When Son of God hit the theaters last February, various people at my church were talking about it like it was the Second Coming of Christ. A Jesus movie! In the theaters! In wide release; not only playing in hard-to-find specialty theaters in Sacramento and San Francisco! Produced by Hollywood producers! (Well, Mark Burnett and Roma Downey, anyway; she got to play Jesus’s mom.) Public vindication of everything we Christians hold dear!

I got in some minor trouble at church ’cause I had made, in the church’s coming-announcements video, some joking comments about how jazzed Christians were about the movie. They didn’t appreciate it, and complained to the pastor. He asked me to refrain from the commentary, and just give the announcements. So if you attend my church, and have always wondered why I stopped making comments and jokes in the announcement video, that’s why: We got complaints from the humor-deprived, and we decided it was easier and better to not offend them, then entertain.

This week I decided to kill two hours, 18 minutes (well, less; I skipped the credits) by watching Son of God on Netflix. So now I’m gonna rant about it.

I am not one of those Christians who’s just thrilled to pieces every time someone decides to pander to my demographic. If you’re gonna write Christian novels, create Christian pop music, produce Christian movies, and otherwise manufacture things which are meant to entertain me, I expect them to be at the same level of quality—ideally better—than the stuff pagans produce. If Christians are, as we claim, doing this stuff for the Lord, we owe him no less than the best-crafted stuff in the cosmos. You know, like the Renaissance artists were cranking out.

But that ain’t the case. Christians produce crap. To be fair, some of us have no taste, and the reason they produce lousy Christian entertainment is because, though they genuinely want viable Christian alternatives for the pagan stuff, they lack the ability to produce good Christian alternatives. It’s like Cecilia Jimenez, the Spanish woman who wanted to “fix” a fresco of Jesus’s face, and wound up ruining the art. The best of intentions, but no talent. And many such people who work in Christian entertainment really shouldn’t, but they’re as dense about their deficiencies as the folks who tragicomically try out for American Idol.

The rest—who deliberately produce rubbish, figuring Christians are happy to get anything, and will forgive them their limitations—have no such excuse.

You can see where I’m going. Son of God falls into that same vat of melodramatic mediocrity which we find in so much Christian entertainment. The only reason it got anywhere was Burnett and Downey—he, an extremely successful producer of reality television, with limited experience on a scripted series; she, an actress mostly known for Touched By an Angel, which isn’t a bad show, but she didn’t write it. They had enough pull in the business to get the History channel miniseries The Bible on the air, and Son of God is a spinoff.

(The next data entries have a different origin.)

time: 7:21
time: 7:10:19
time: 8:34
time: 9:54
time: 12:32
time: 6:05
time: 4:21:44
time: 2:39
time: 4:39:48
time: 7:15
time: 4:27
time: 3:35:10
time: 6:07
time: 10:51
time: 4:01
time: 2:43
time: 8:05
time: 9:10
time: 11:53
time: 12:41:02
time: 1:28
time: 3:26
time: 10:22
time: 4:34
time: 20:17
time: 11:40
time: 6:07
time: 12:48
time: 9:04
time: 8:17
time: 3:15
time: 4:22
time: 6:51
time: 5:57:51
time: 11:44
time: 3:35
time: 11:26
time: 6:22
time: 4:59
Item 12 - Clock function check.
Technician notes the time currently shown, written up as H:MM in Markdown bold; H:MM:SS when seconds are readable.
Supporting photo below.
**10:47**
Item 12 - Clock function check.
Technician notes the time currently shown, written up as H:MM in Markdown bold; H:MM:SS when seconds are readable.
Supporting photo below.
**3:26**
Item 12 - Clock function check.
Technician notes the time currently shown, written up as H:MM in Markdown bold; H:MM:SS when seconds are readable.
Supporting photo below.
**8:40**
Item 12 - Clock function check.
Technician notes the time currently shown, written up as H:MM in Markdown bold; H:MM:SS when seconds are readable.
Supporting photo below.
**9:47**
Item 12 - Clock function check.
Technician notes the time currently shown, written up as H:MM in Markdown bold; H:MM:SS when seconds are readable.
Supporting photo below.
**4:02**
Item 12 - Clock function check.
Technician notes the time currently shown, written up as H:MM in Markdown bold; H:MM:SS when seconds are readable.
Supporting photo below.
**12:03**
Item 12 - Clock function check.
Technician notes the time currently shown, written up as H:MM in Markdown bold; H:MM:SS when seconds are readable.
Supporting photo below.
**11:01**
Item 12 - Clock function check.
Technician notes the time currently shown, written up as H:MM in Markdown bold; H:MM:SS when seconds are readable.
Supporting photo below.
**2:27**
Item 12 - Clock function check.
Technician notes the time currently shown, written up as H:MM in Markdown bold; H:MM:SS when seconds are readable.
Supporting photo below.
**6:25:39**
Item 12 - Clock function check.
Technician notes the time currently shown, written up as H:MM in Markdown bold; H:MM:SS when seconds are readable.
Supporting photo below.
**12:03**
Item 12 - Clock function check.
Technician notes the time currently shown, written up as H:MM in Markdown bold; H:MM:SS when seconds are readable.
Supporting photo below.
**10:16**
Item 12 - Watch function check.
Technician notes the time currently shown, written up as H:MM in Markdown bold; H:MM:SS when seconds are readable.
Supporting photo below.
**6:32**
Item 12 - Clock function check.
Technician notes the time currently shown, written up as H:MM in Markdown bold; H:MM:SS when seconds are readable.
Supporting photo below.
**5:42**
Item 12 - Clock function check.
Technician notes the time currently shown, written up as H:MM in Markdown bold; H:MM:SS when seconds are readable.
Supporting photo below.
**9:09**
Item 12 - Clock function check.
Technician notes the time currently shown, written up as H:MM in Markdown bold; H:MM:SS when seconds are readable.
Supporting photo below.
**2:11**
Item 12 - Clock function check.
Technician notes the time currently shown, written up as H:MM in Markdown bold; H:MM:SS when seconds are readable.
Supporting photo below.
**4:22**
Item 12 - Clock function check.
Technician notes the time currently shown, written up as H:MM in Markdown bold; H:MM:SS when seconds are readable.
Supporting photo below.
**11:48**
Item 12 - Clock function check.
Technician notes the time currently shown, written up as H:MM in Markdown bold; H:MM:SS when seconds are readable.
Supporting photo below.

First I heard of The Bible, I thought it was a documentary. It was on the History channel after all—though if you know anything about that network, their definition of “documentary” and “history” and “fact” is looser than my stool on a Daniel fast. So I didn’t assume it’d be a good documentary; it’d be kinda like one of Burnett’s reality shows, where they artificially ramp up the drama with clever editing and music. Turns out it was a miniseries. And a really cheesy miniseries: Overacting, unnecessary special effects, a lot of liberties taken with the biblical text—which is forgivable if it makes the story more interesting, but it didn’t. After I watched the first episode, featuring Abraham, I decided that was plenty.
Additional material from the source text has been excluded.